Although the study looked at day-to-day care of an infant, similar dynamics play out in households with older children. Of course there are exceptions, but by and large we moms are the gatekeepers by either encouraging or curtailing how much fathers are involved in parenting. Even when dads think they should be involved, if we are highly critical of their parenting efforts, the fathers’ beliefs about the importance of his involvement don’t matter.

Kids with highly involved dads have an advantage, so we moms need to be careful about how we’re shaping the role of fathers. Below are a few tips to help us open the gate to our co-parent’s involvement in our kids’ lives:

Point out the positive results you see from their father’s efforts.
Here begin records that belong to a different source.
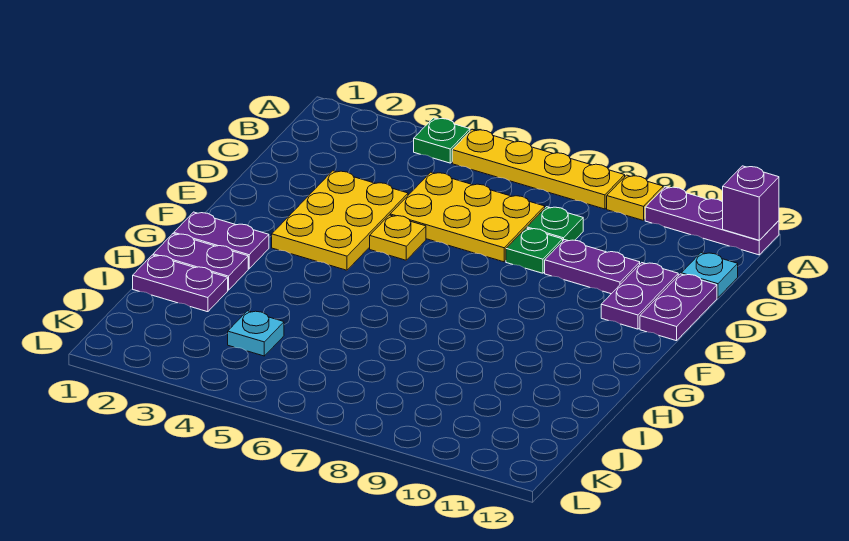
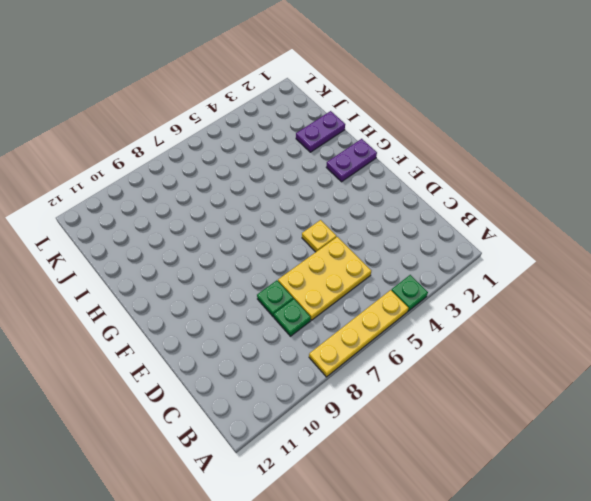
none -> yellow 1x1 plate [607,175,663,221]
none -> purple 1x3 plate [645,187,779,255]
none -> cyan 1x1 plate [681,253,738,298]

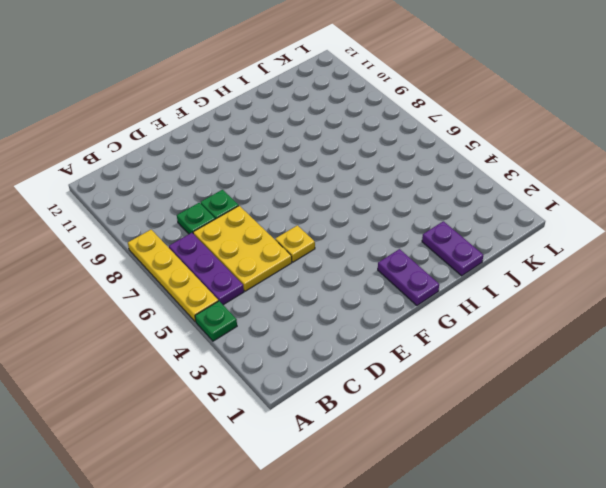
purple 1x3 plate [169,233,244,305] -> purple 1x3 plate moved to [645,187,779,255]
none -> yellow 1x1 plate [607,175,663,221]
none -> cyan 1x1 plate [681,253,738,298]
none -> yellow 2x3 plate [272,171,408,270]

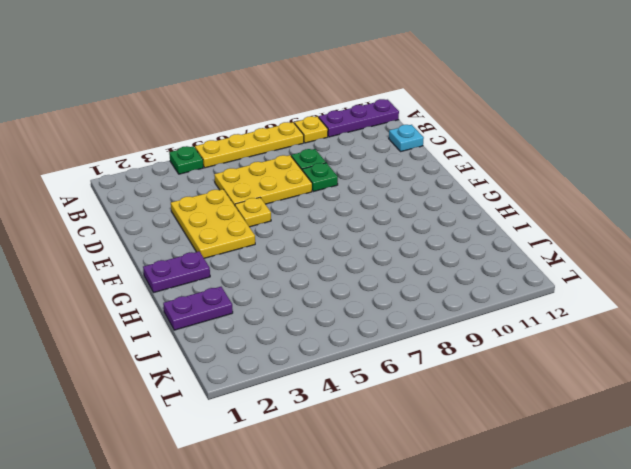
none -> purple 1x2 plate [545,240,640,294]
none -> purple 1x2 plate [601,263,678,329]
none -> purple 1x2 plate [640,274,717,341]

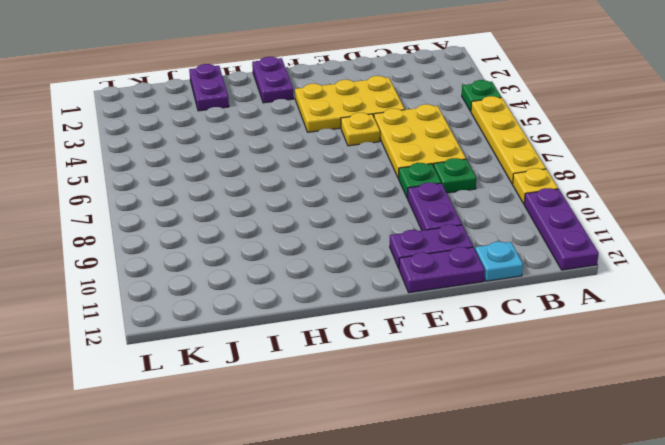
none -> purple 1x2 plate [153,234,248,290]
none -> cyan 1x1 plate [228,311,284,356]
none -> purple 1x1 brick [723,166,779,240]

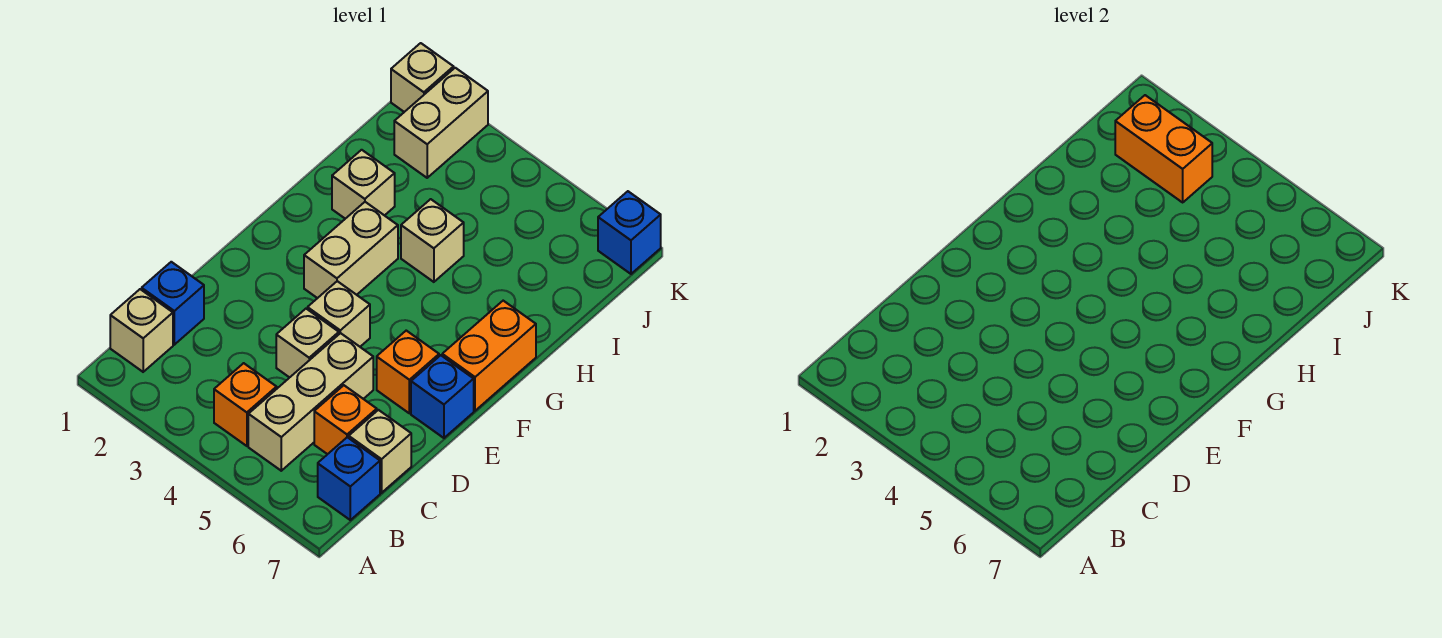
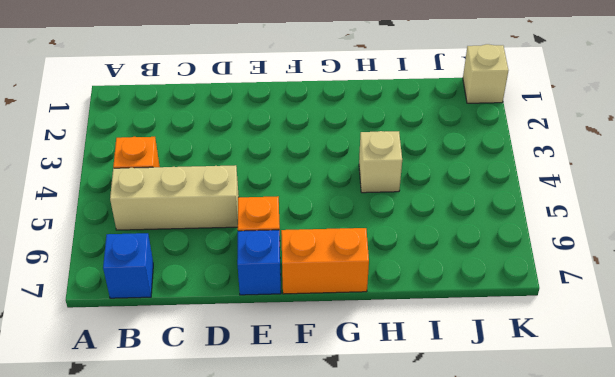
none -> tan 1x1 brick [110,289,173,372]
none -> blue 1x1 brick [142,262,204,345]
none -> orange 1x1 brick [314,385,377,454]

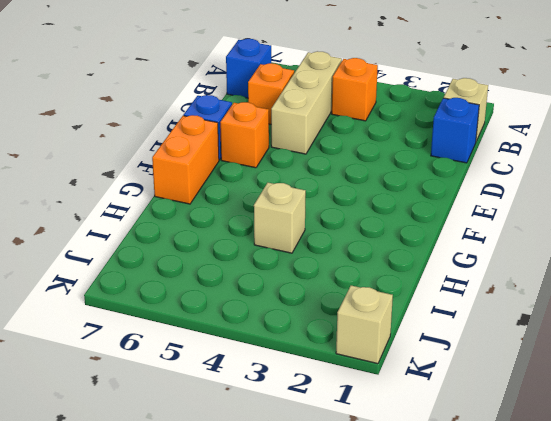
none -> tan 1x1 brick [349,410,411,493]
none -> tan 1x1 brick [276,309,339,378]
none -> tan 1x1 brick [308,281,370,347]

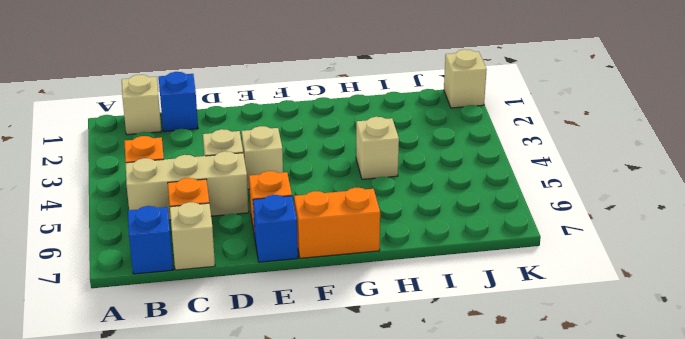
none -> tan 1x2 brick [304,202,398,298]
none -> tan 1x1 brick [332,150,395,219]
none -> tan 1x2 brick [394,68,488,178]

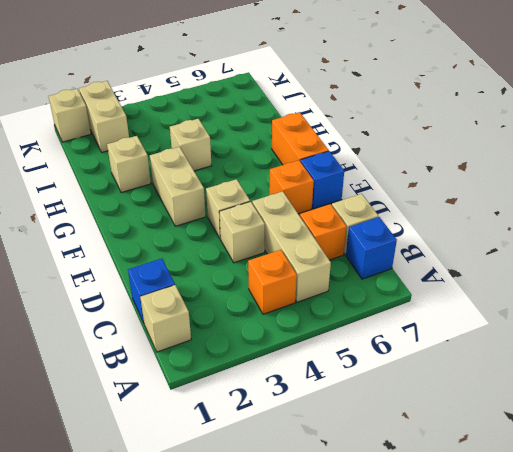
none -> blue 1x1 brick [598,191,661,274]
none -> orange 1x2 brick [1115,95,1212,202]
For example, when he juggles his schedule to fit into the kids’ lives (even if you’re of the mind that this is just part of his job as a dad), let him know that it was appreciated. And when he’s not able to be at some event in your teen’s life but calls or texts to let your teen know he’s thinking about them, make sure he knows how much that meant to your teen.

Give him advice and hints in a non-threatening way. When differences in parenting styles come up, we moms are often viewed as the “expert.” And sometimes we send the message to dads that we want them involved but only in a specific way. Instead of responding to what you think is the “wrong way” to parent with exasperated sighs or rolling eyes, consider asking Can we talk about this? Or Would you like me to tell you what I’ve learned that seems to work in situations like this one?

Don’t disagree in front of the kids. If you disagree with a decision your children’s father makes regarding the kids or something he says to the kids, discuss it with him later in private. Unless it is something way out of line, support him in front of the kids.

Beginning when our children were newborns, we moms are likely to have done more of the explicit nurturing. Even now that our kids are teens, when something goes wrong, our first instinct is still often to sooth and comfort. A father’s first instinct is more likely to be about helping them learn a valuable lesson. So our kids will tend to gravitate to us when they are upset or ill; in the middle of the night they call our name. But they tend to listen more closely to their father’s advice.

Your Parenting Experiences
Our parenting style is often quite different than our co-parent’s style. Many times our differences complement or balance each other. So with some work, we can turn our differences into an asset. How have you worked out differences in parenting style with your co-parent?